Vendredi, à l’ouverture du salon, en me dirigeant vers mon stand, une angoisse, justement, m’a saisi : comment allaient se goûter les vins du Clos des Fées ? Moi qui suis si fier d’avoir des vins « vivants », changeants, parfois fantasques, j’ai souhaité intérieurement très fort qu’ils se présentent ce jour là à leur avantage. Et bien j’ai été, je pense, exaucé. Je ne sais pas si c’est le Louvre, les vibrations de ce lieu chargé d’histoire, l’énergie de ces millions de personnes qui passent par là chaque année, le climat, les basses pressions ou les forces cosmiques, mais ce jour-là, les 2004 se sont montrés particulièrement enjoués et charmeurs. Sauf le vieilles vignes, peut-être, qui, à un moment, s’est mis à présenter une petite réduction, ce qu’il ne m’avait jamais fait. Surprise ! Bon, il vaut mieux ça que d’être assommé et stérilisé par l’excès de SO2 et je suis certain qu’il saura se montrer sous de meilleurs auspices lors d’un prochain débouchage, comme il l’a toujours fait jusqu’à présent.
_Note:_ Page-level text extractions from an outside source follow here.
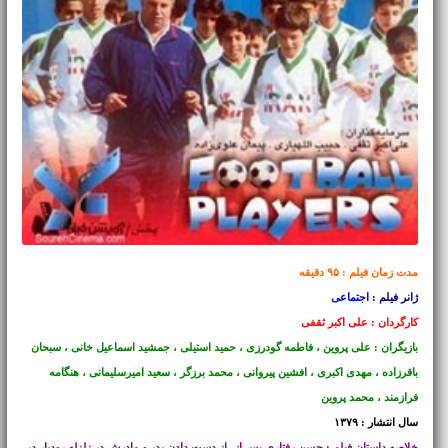
مدت زمان فیلم : ۹۵ دقیقه
ژانر فیلم :
اجتماعی
کارگردان : علی اکبر ثقفی
بازیگران : علی پروین ، فاطمه گودرزی ، حمید استیلی ، جمشید اسماعیل خانی ، سبحان
باقرزاده ، مهدی اکبری ، افشین پیروانی ، محمد برزگر ، سعید امیرسلیمانی ، هنگامه
فرازمند ، محمد پروین
سال انتشار : ۱۳۷۹
خلاصه داستان فیلم : حسن رفتاری پس از، از دست دادن پدر و مادرش در زلزله رودبار در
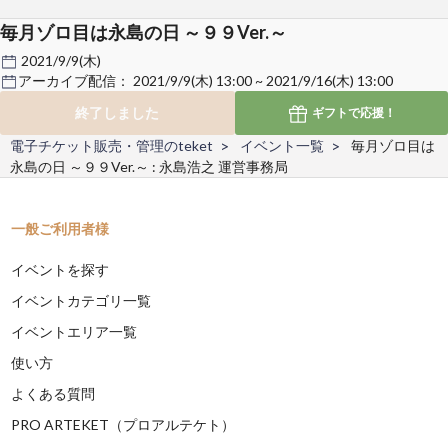
毎月ゾロ目は永島の日 ～９９Ver.～
2021/9/9(木)
アーカイブ配信：
2021/9/9(木) 13:00 ~ 2021/9/16(木) 13:00
終了しました
ギフトで
応援！
電子チケット販売・管理のteket
イベント一覧
毎月ゾロ目は
永島の日 ～９９Ver.～ : 永島浩之 運営事務局
一般ご利用者様
イベントを探す
イベントカテゴリ一覧
イベントエリア一覧
使い方
よくある質問
PRO ARTEKET（プロアルテケト）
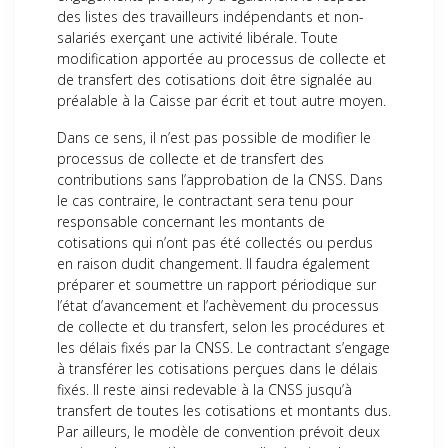
des listes des travailleurs indépendants et non-
salariés exerçant une activité libérale. Toute
modification apportée au processus de collecte et
de transfert des cotisations doit être signalée au
préalable à la Caisse par écrit et tout autre moyen.
Dans ce sens, il n’est pas possible de modifier le
processus de collecte et de transfert des
contributions sans l’approbation de la CNSS. Dans
le cas contraire, le contractant sera tenu pour
responsable concernant les montants de
cotisations qui n’ont pas été collectés ou perdus
en raison dudit changement. Il faudra également
préparer et soumettre un rapport périodique sur
l’état d’avancement et l’achèvement du processus
de collecte et du transfert, selon les procédures et
les délais fixés par la CNSS. Le contractant s’engage
à transférer les cotisations perçues dans le délais
fixés. Il reste ainsi redevable à la CNSS jusqu’à
transfert de toutes les cotisations et montants dus.
Par ailleurs, le modèle de convention prévoit deux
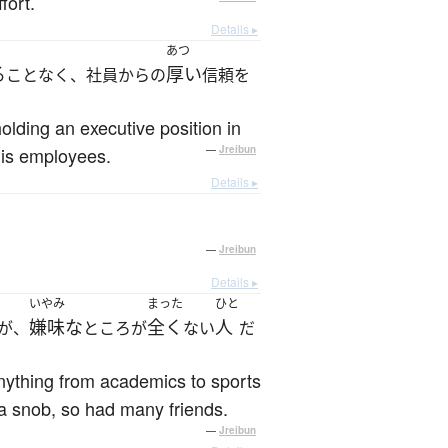
fort.
Details ▸
あつ
る
厚い
ことなく、社員からの
信頼を
holding an executive position in
his employees.
—
Jreibun
Details ▸
—
Jreibun
Details ▸
いやみ
まった
ひと
嫌味な
全く
人
が、
ところが
ない
だ
anything from academics to sports
 a snob, so had many friends.
—
Jreibun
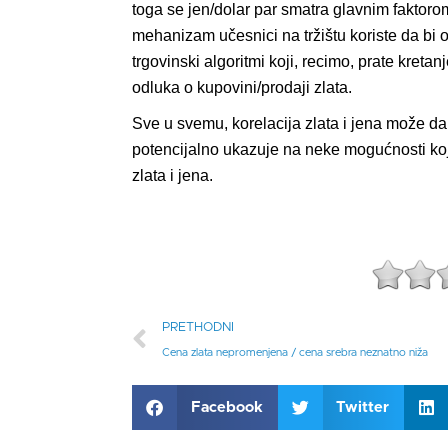
toga se jen/dolar par smatra glavnim faktoro
mehanizam učesnici na tržištu koriste da bi o
trgovinski algoritmi koji, recimo, prate kreta
odluka o kupovini/prodaji zlata.
Sve u svemu, korelacija zlata i jena može da b
potencijalno ukazuje na neke mogućnosti koje
zlata i jena.
PRETHODNI
Cena zlata nepromenjena / cena srebra neznatno niža
Facebook
Twitter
Bon, un regret quand même, celui de ne pouvoir vous faire part de toutes les réactions glanées ici et là sur le salon, de vous raconter les indiscrétions, les potins, les avis officieux parfois bien différents des officiels ;-)), les vacheries, les rumeurs… Ah, si je pouvais tout vous dire ;-)) Enfin, je me souviendrai longtemps de quelques dégustations, où, « backstage », il était hilarant de déguster un vin, comment dire, pour le moins « discutable » en écoutant, derrière le mur, son producteur en faire l’apologie… Mais ce blog n’est pas un journal à scandale et je dois lutter, je le sais, contre ma propension naturelle à jouer à la commère ;-)). Merci à tous ceux qui sont venus déguster. Merci de nous soutenir. Merci de nous encourager à aller toujours plus loin dans notre recherche de la perfection.